Antrenör, Antrenöre kafa atıyor
Bu hafta İstanbul’da şu yaşanan olaylara bakın, U15 liginde bile kavgalar oluyor. Soyunma odasını basıyorlar. Bir Antrenör diğerine kafa atıyor. Bir başka maçta 3 futbolcu bir Antrenöre saldırıyor. Kendisini koruyan Antrenör de rakip futbolculara vuruyor. Sarhoşlar soyuma odalarını basıyor hem de Polisin gözü önünde. Bir Kulüp Başkanı diğer takımını futbolcusunu maçtan bir gün önce arıyor, “biz gruptan çıkarsak seni falanca yerde istihdam edeceğiz” diyor.
Sözlerim Ali Tanrıyaşükür’e
Hafta içinde bir maç oynandı, Bahçelievler Soğanlı-Altınova takımları arasında.
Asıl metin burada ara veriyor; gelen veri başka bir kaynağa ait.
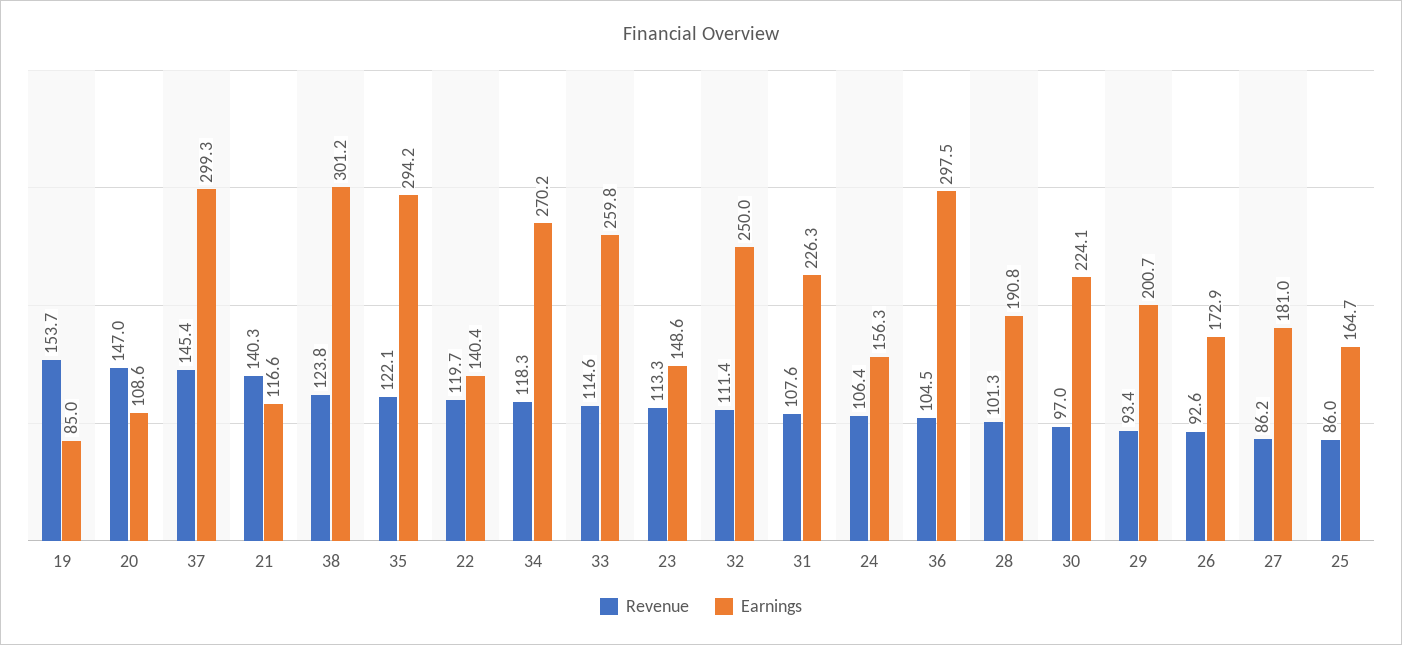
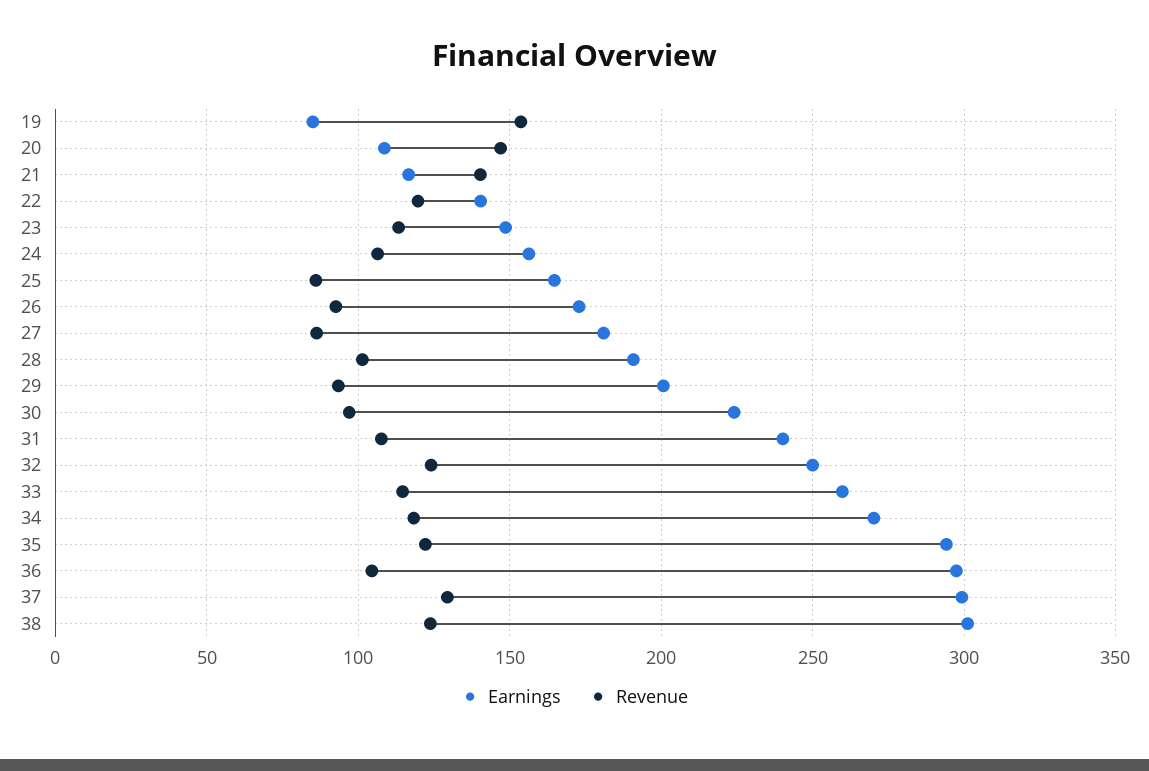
Revenue, 37: 145.4 -> 130
Revenue, 32: 111.4 -> 125
Earnings, 31: 226.3 -> 240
Okudunuz bunları… Burada İl Temsilciliği hiç kimseye sormadan “ben maçı iptal ettim” deseydi bu olaylar olur muydu? Bir suç varsa en baştaki baş suçludur. Sonra diğerleri gelir… Kulüplerin yaptıkları elbette kabul edilemez boyutta… Ancak makam sahibi olanlara sesleniyorum; Yetkin varsa kullan, çekinme, insanları kırmaktan imtina etme yoksa bu olaylar meydana geldiğinde yine sizin başınız ağrır. Kulüplerin bazıları güzel sözden, kibar davranıştan anlamıyorsa masaya artık yumruğunuzu vurmalısınız. Bu sözlerim İl Temsilcimiz Ali Tanrıyaşükür’e… İnsanlar size güveniyor, bu güvenleri boşa çıkartmayın. Ama siz maalesef bu olayda çekimser kaldınız. Ben dahi size fazlasıyla güveniyor ve inanıyorum. Ancak sizin bazen gereğinden fazla iyimser olduğunuzu düşünüyorum. Ayrıca yumuşak karnınız olan Disiplin Kurulunun kararlarını yetkiniz dahilinde lütfen gözden geçirin. Bu Kurula olan tepkiler giderek artmaya başladı.
İstanbul’da takım çok
İstanbul’da çok olay varsa çok takım olmasının da rolü vardır. 7 kişi bir araya gelip ‘İstanbul bilmem ne sporu’ kurarsa olacağı budur. Halen de İstanbul’da yeni Kulüplerin kurulduğu haberleri geliyor. TFF’nin gücü bir yere kadar, bir tane Milletvekili bulan Kulüp kolayca istediği takımı kurabiliyor. Buna karşı gelecek güç TFF’de yok. Ne de olsa TFF sözde özerk de olsa tüm gücünü Devletten alıyor. Kendi başına bir tane Stat dahi açamayan ama Bakanlıklardan daha büyük bir bütçeye sahip olan Kurumu yönetenler aslında neyin ne olduğunu da çok iyi açıklıyorlar.
Bu sorunu çözmek hepimizin görevi
Sporun içerisinde yer alan aktörler (Sporcu, Antrenör, Spor Kulübü Yöneticisi, Federasyon, Hakemler, Seyirciler, Medya vb) bir bütünün parçaları. Bu parçaların uyum içerisinde, yozlaşmaya sebebiyet vermeden görevlerini yapmaları yaşanan sorunların ortadan kalkmasında önemli bir etken olacaktır. İstanbul’da çok büyük bir sorun var. Bu sorunu çözmek hepimizin görevi.